Can you protect your ash tree from emerald ash borer? MSU, Department of Agriculture and Forestry Service research so far indicates there is little chance of saving an ash by insecticide treatment if that tree has more than 15 percent damage.

In practice, this means the trees worth protecting are those that are not yet damaged, since the average person will not normally notice EAB damage until the tree is 25 to 50 percent dead.

So if your ash tree is thin or has dead branches don't waste money on treatments. Remove it.

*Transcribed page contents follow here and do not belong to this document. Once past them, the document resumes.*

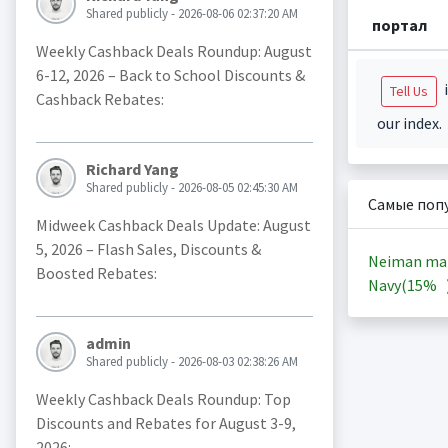
Shared publicly - 2026-08-06 02:37:20 AM
портал
Weekly Cashback Deals Roundup: August
6-12, 2026 – Back to School Discounts &
i
Tell Us
Cashback Rebates:
our index.
Richard Yang
Shared publicly - 2026-08-05 02:45:30 AM
Самые поп
Midweek Cashback Deals Update: August
5, 2026 – Flash Sales, Discounts &
Neiman ma
Boosted Rebates:
Navy(
15%
admin
Shared publicly - 2026-08-03 02:38:26 AM
Weekly Cashback Deals Roundup: Top
Discounts and Rebates for August 3-9,
2026:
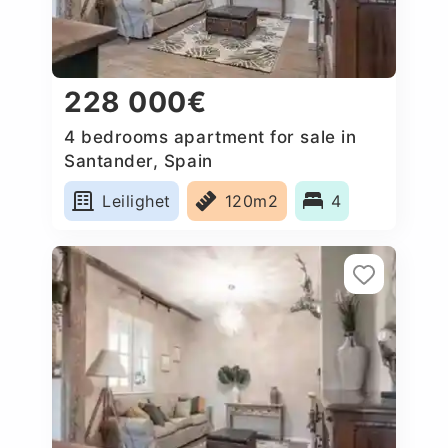
228 000€
4 bedrooms apartment for sale in
Santander, Spain
Leilighet
120m2
4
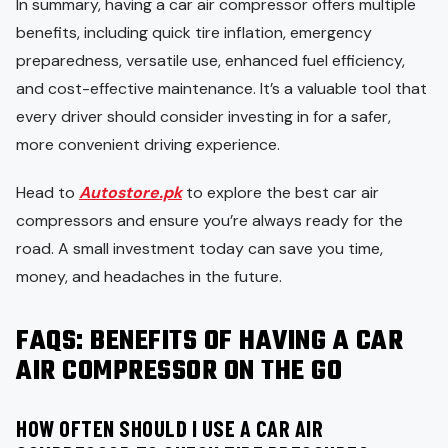
In summary, having a car air compressor offers multiple
benefits, including quick tire inflation, emergency
preparedness, versatile use, enhanced fuel efficiency,
and cost-effective maintenance. It’s a valuable tool that
every driver should consider investing in for a safer,
more convenient driving experience.
Head to
Autostore.pk
to explore the best car air
compressors and ensure you’re always ready for the
road. A small investment today can save you time,
money, and headaches in the future.
FAQS: BENEFITS OF HAVING A CAR
AIR COMPRESSOR ON THE GO
HOW OFTEN SHOULD I USE A CAR AIR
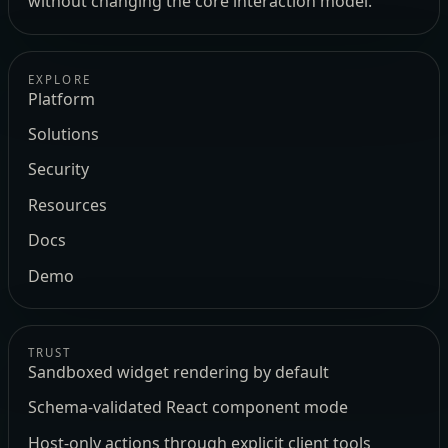
without changing the core interaction model.
EXPLORE
Platform
Solutions
Security
Resources
Docs
Demo
TRUST
Sandboxed widget rendering by default
Schema-validated React component mode
Host-only actions through explicit client tools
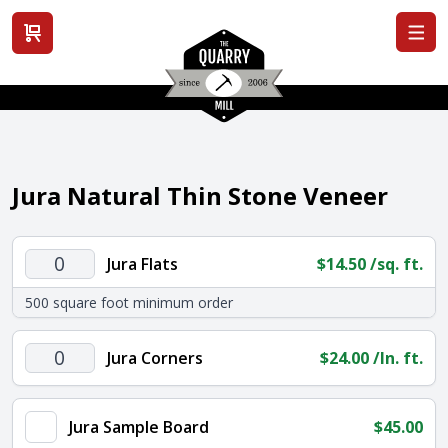
View cart
Jura Natural Thin Stone Veneer
Jura
Jura Flats
$
14.50
/sq. ft.
Flats
500 square foot minimum order
quantity
Jura
Jura Corners
$
24.00
/ln. ft.
Corners
quantity
Jura Sample Board
$
45.00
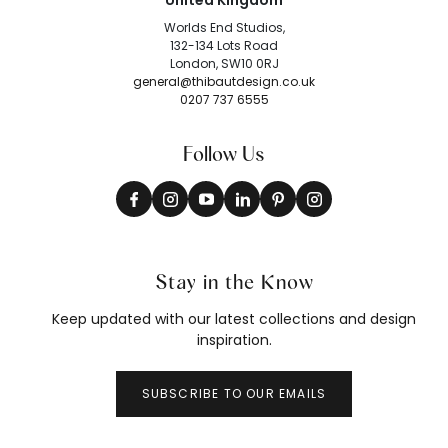
United Kingdom
Worlds End Studios,
132-134 Lots Road
London, SW10 0RJ
general@thibautdesign.co.uk
0207 737 6555
Follow Us
Stay in the Know
Keep updated with our latest collections and design
inspiration.
SUBSCRIBE TO OUR EMAILS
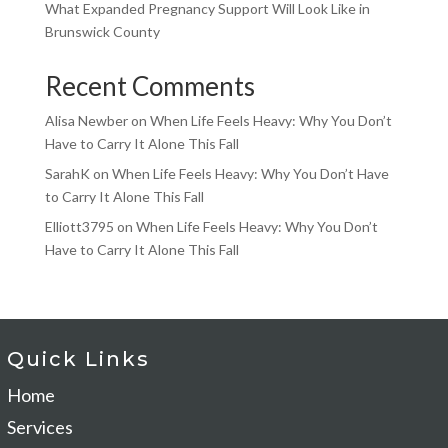
What Expanded Pregnancy Support Will Look Like in
Brunswick County
Recent Comments
Alisa Newber
on
When Life Feels Heavy: Why You Don’t
Have to Carry It Alone This Fall
SarahK
on
When Life Feels Heavy: Why You Don’t Have
to Carry It Alone This Fall
Elliott3795
on
When Life Feels Heavy: Why You Don’t
Have to Carry It Alone This Fall
Quick Links
Home
Services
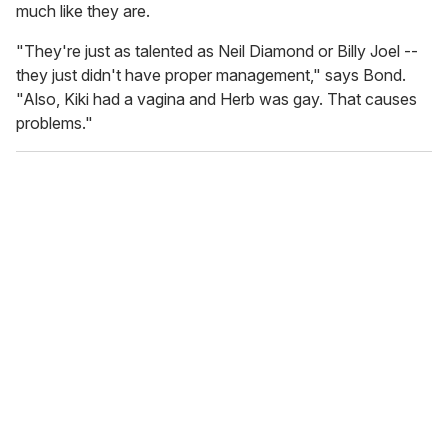
much like they are.
"They're just as talented as Neil Diamond or Billy Joel --
they just didn't have proper management," says Bond.
"Also, Kiki had a vagina and Herb was gay. That causes
problems."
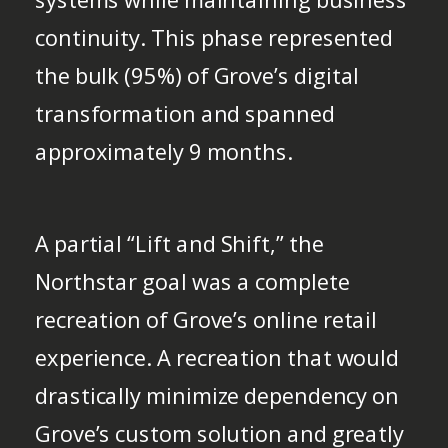
continuity. This phase represented
the bulk (95%) of Grove’s digital
transformation and spanned
approximately 9 months.
A partial “Lift and Shift,” the
Northstar goal was a complete
recreation of Grove’s online retail
experience. A recreation that would
drastically minimize dependency on
Grove’s custom solution and greatly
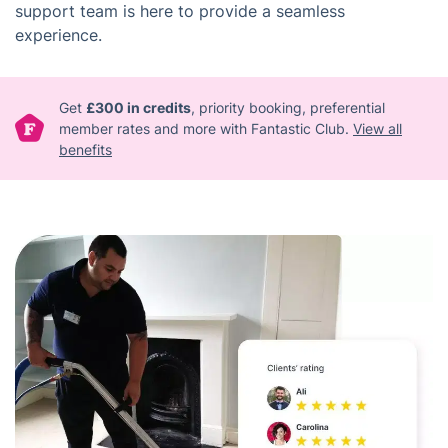
support team is here to provide a seamless
experience.
Get
£300 in credits
, priority booking, preferential
member rates and more with Fantastic Club.
View all
benefits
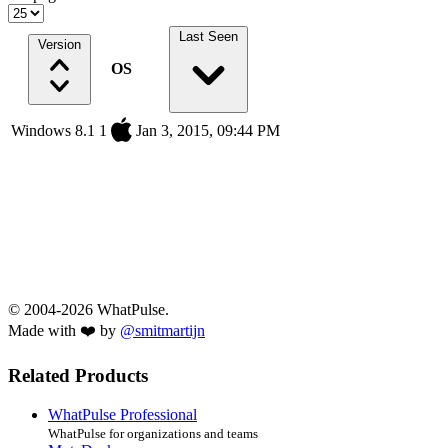
Last Seen
Version
OS
Windows 8.1 1
Jan 3, 2015, 09:44 PM
© 2004-2026 WhatPulse.
Made with ❤️ by
@smitmartijn
Related Products
WhatPulse Professional
WhatPulse for organizations and teams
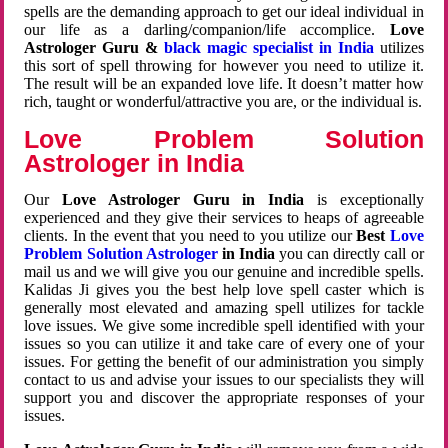
spells are the demanding approach to get our ideal individual in
our life as a darling/companion/life accomplice.
Love
Astrologer Guru &
black magic specialist in India
utilizes
this sort of spell throwing for however you need to utilize it.
The result will be an expanded love life. It doesn’t matter how
rich, taught or wonderful/attractive you are, or the individual is.
Love Problem Solution
Astrologer in India
Our
Love Astrologer Guru in India
is exceptionally
experienced and they give their services to heaps of agreeable
clients. In the event that you need to you utilize our
Best
Love
Problem Solution Astrologer
in India
you can directly call or
mail us and we will give you our genuine and incredible spells.
Kalidas Ji gives you the best help love spell caster which is
generally most elevated and amazing spell utilizes for tackle
love issues. We give some incredible spell identified with your
issues so you can utilize it and take care of every one of your
issues. For getting the benefit of our administration you simply
contact to us and advise your issues to our specialists they will
support you and discover the appropriate responses of your
issues.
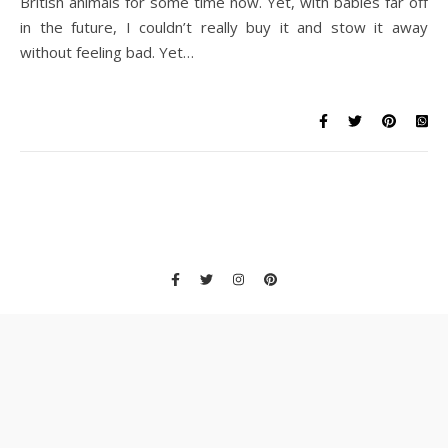
British animals for some time now. Yet, with babies far off
in the future, I couldn’t really buy it and stow it away
without feeling bad. Yet…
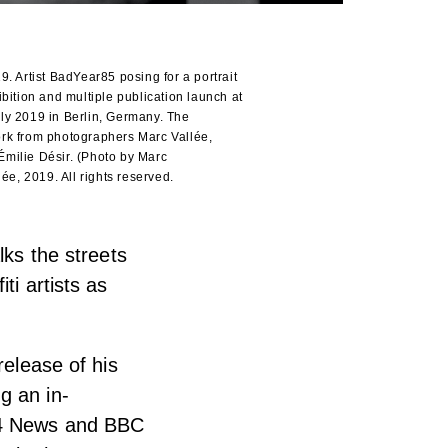
Artist BadYear85 posing for a portrait
bition and multiple publication launch at
ly 2019 in Berlin, Germany. The
rk from photographers Marc Vallée,
milie Désir. (Photo by Marc
ée, 2019. All rights reserved.
lks the streets
ti artists as
release of his
g an in-
l 4 News and BBC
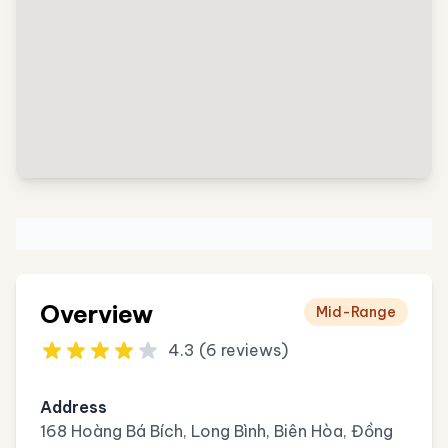
Overview
Mid-Range
4.3 (6 reviews)
Address
168 Hoàng Bá Bích, Long Bình, Biên Hòa, Đồng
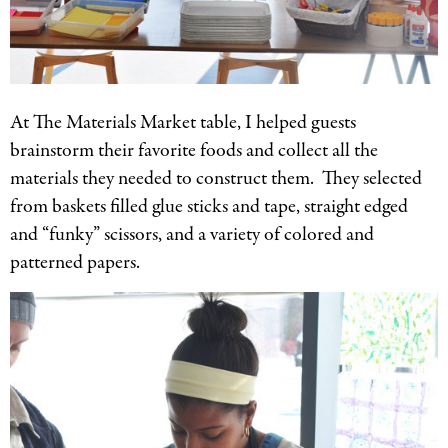
At The Materials Market table, I helped guests
brainstorm their favorite foods and collect all the
materials they needed to construct them. They selected
from baskets filled glue sticks and tape, straight edged
and “funky” scissors, and a variety of colored and
patterned papers.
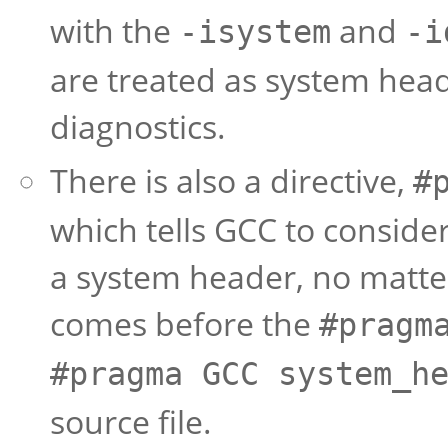
with the
and
-isystem
-i
are treated as system head
diagnostics.
There is also a directive,
#
which tells GCC to consider 
a system header, no matte
comes before the
#pragm
#pragma GCC
system_h
source file.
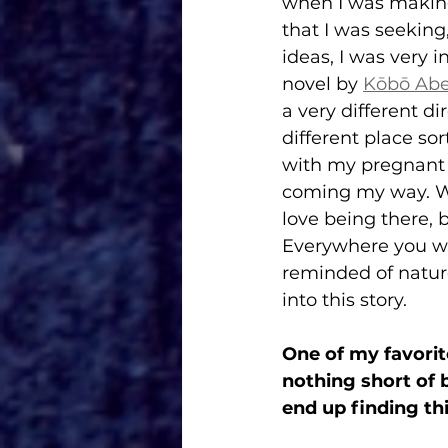
when I was making 
that I was seeking
ideas, I was very 
novel by 
Kōbō Ab
a very different di
different place sor
with my pregnant w
coming my way. Whe
love being there, b
Everywhere you wal
reminded of nature
into this story. 
One of my favorite
nothing short of b
end up finding thi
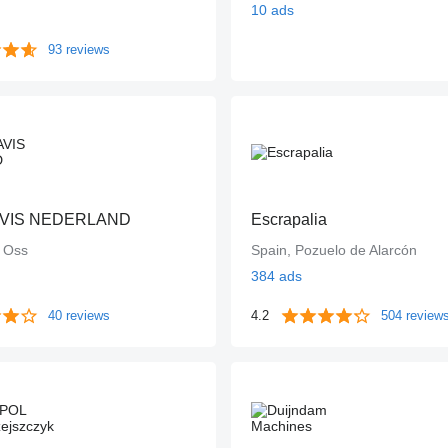
10 ads
93 reviews
VIS NEDERLAND
Escrapalia
, Oss
Spain, Pozuelo de Alarcón
384 ads
40 reviews
4.2
504 review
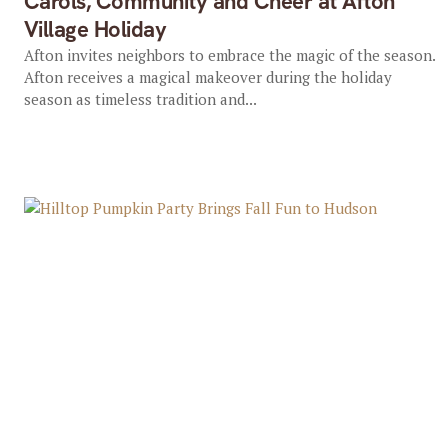
Carols, Community and Cheer at Afton
Village Holiday
Afton invites neighbors to embrace the magic of the season.
Afton receives a magical makeover during the holiday
season as timeless tradition and...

This is not cold-hearted, just practical. I am grieving for the ashes, as many are. Winter's bareness masked the extent of the devastation for a time. Now the gaps are once again noticeable and very much larger.

 

Green thumbs up

to setting annuals free and giving them room. Slice or tear off any rootbound bottoms of flowers so roots will grow out more quickly. Leave at least eight inches between plants. If you can't give up the instant gratification of "cram planting", set the plants wide in one test area. Watch those flowers outshine their crowded counterparts from July to frost.

 

Green thumbs down

to  hidden burlap and cord. As you plant B&B (balled and burlapped) or large potted trees and shrubs, be on guard for these killers. More and more often I find old cord and fabric under new or a wrapped ball set into a pot. If you don't peel off all layers after you set the plant into its hole you may find the plant dead in a year or maimed for life by girdling cords or cloth.